Del resto, il classicismo di
Weimar non è mai un banale ripiegamento verso ideali neoclassici, e si rivela piuttosto
un'esperienza decisiva per molta letteratura moderna. Sebbene i due massimi poeti della letteratura tedesca sembrino attestarsi su posizioni illuministiche e sull'idea di una universale
Humanität, non mostrano alcuna intenzione di esercitare
un'illuministica tolleranza nella propria attività critica o nelle
campagne polemiche espresse
negli Xenia, la raccolta di epigrammi. Nelle loro lettere guardano dunque con irritazione alla «singolare forma di tolleranza» che Herder avrebbe riservato anche alle produzioni letterarie più mediocri e preferiscono
menar fendenti a destra e a manca: «lo abbiamo sistemato bene,
ma dovremo ancora rincarare
la dose», scrive Schiller a proposito di Johann Friedrich Reichardt e delle sue simpatie giacobine; mentre a Leopold von
Stolberg, che dagli ardori giovanili stava regredendo verso la
più ottusa bigotteria, andava impartita «la lezione che merita».

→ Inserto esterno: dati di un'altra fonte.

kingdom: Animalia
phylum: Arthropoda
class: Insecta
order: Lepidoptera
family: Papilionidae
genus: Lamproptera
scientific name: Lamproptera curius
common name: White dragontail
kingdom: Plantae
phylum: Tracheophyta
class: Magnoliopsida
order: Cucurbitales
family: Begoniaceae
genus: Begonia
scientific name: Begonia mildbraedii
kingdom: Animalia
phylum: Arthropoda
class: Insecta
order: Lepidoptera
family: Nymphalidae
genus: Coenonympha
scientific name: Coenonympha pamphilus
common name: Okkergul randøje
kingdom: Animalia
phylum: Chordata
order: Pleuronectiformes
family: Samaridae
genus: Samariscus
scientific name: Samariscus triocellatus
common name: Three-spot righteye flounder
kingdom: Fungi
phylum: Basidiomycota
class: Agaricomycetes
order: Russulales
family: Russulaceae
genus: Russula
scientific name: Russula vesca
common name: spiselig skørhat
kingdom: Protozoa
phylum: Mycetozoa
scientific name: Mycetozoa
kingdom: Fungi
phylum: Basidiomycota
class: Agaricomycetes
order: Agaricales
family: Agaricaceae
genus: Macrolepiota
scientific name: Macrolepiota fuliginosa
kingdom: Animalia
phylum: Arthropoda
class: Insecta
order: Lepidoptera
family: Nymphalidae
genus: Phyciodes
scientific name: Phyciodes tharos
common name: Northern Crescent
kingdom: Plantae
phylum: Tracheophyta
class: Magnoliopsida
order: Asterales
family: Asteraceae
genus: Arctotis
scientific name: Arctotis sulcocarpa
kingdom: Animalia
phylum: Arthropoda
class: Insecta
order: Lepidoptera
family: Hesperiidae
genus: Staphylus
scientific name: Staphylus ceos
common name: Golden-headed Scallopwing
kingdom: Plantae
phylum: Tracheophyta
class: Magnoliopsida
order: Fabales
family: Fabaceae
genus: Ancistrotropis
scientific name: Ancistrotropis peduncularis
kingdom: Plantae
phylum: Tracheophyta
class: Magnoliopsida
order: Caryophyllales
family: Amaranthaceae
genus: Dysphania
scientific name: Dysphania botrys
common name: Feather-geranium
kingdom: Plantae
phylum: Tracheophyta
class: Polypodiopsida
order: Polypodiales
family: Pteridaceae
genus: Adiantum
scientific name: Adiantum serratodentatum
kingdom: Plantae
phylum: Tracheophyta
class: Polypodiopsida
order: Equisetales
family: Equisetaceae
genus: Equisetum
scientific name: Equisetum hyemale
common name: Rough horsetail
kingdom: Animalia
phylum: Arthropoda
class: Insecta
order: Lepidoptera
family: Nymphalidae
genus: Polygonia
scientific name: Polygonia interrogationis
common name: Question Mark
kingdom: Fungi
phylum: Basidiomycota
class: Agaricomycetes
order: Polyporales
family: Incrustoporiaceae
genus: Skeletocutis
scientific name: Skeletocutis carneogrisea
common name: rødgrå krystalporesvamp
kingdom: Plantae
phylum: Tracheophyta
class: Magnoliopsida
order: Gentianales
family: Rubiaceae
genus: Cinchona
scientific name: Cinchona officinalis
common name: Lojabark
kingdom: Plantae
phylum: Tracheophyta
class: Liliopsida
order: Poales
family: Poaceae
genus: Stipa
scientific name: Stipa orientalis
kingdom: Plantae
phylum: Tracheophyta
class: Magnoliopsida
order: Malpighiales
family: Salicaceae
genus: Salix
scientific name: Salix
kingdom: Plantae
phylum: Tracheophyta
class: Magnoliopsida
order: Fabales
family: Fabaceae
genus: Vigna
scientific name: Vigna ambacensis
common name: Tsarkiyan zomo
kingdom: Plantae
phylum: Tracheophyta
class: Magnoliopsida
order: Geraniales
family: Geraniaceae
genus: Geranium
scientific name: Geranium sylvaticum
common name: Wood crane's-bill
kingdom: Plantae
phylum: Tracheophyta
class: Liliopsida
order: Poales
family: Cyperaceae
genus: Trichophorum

Un simile atteggiamento, il
cui programmatico compendio
è là dove Goethe afferma che in
letteratura vale «il diritto del
più forte», non mancò di indignare chi ancora riponeva fiducia in una sfera pubblica letteraria ispirata all'idea della Répubblique des lettres, che fosse a modello per una compiuta opinione
pubblica. Ma proprio l'abbandono di molte illusioni settecentesche rende il carteggio tanto
più rappresentativo per le stagioni future, mostrando un Illuminismo fatalmente costretto
a tradire i propri principi nell'agone della modernità.
Contraddittorie tensioni
E se d'altronde il tentativo di salvaguardare l'arte dai più immediati interessi politici non trovò seguito nel pubblico del tempo, determinando il sostanziale fallimento del progetto culturale di Goethe e di Schiller, esso
avrebbe finito per condizionare il cammino delle generazioni future, a cominciare dal Romanticismo e almeno fino alle
avanguardie novecentesche.
Le contraddittorie tensioni
che animano questo carteggio
assumono un valore paradigmatico per la moderna letteratura: sia che si tratti di proclamare, con gesto analogo ai due
poeti, il carattere impolitico
dell'arte, salvo poi ritrovarsi
coinvolti nella realtà del proprio tempo, sia che con esplicito rifiuto della poetica classicistica di Goethe e Schiller, si cerchi di fiancheggiare un rivolgimento politico, salvo poi ritrovarsi a lamentare il sacrificio
della propria poesia e forse della poesia tutta.